═════ EXTRACT PROVIDED

This is an archive of the discontinued LLVM Phabricator instance.

Don't vectorize loops when everything will be scalarized
ClosedPublic

Authored by hfinkel on Mar 28 2016, 6:09 PM.

Details

Summary

This patch prevents the loop vectorizer from vectorizing when all of the vector types it generates will be scalarized. I run into this problem on the PPC's QPX vector ISA, which only holds floating-point vector types. The loop vectorizer will, however, happily vectorize loops with purely integer computation. Here's an example:

LV: The Smallest and Widest types: 32 / 32 bits.
LV: The Widest register is: 256 bits.
LV: Found an estimated cost of 0 for VF 1 For instruction:   %indvars.iv25 = phi i64 [ 0, %entry ], [ %indvars.iv.next26, %for.body ]
LV: Found an estimated cost of 0 for VF 1 For instruction:   %arrayidx = getelementptr inbounds [1600 x i32], [1600 x i32]* %a, i64 0, i64 %indvars.iv25
LV: Found an estimated cost of 0 for VF 1 For instruction:   %2 = trunc i64 %indvars.iv25 to i32
LV: Found an estimated cost of 1 for VF 1 For instruction:   store i32 %2, i32* %arrayidx, align 4
LV: Found an estimated cost of 1 for VF 1 For instruction:   %indvars.iv.next26 = add nuw nsw i64 %indvars.iv25, 1
LV: Found an estimated cost of 1 for VF 1 For instruction:   %exitcond27 = icmp eq i64 %indvars.iv.next26, 1600
LV: Found an estimated cost of 0 for VF 1 For instruction:   br i1 %exitcond27, label %for.cond.cleanup, label %for.body
LV: Scalar loop costs: 3.

══════════

» **TASKS TO PERFORM**:
1 – According to the patch summary, which vector ISA holds only floating-point vector types?
2 – Transcribe every line of the record below without changing anything.
The record below has no connection to the patch summary above.

═════ RECORDS PROVIDED

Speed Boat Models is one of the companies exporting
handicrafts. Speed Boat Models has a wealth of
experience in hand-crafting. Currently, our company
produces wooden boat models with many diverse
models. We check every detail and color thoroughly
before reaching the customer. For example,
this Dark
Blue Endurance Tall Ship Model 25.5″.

══════════

» **SOLUTION SET**:
1 – The PPC's QPX vector ISA.

2 –
Speed Boat Models is one of the companies exporting
handicrafts. Speed Boat Models has a wealth of
experience in hand-crafting. Currently, our company
produces wooden boat models with many diverse
models. We check every detail and color thoroughly
before reaching the customer. For example,
this Dark
Blue Endurance Tall Ship Model 25.5″.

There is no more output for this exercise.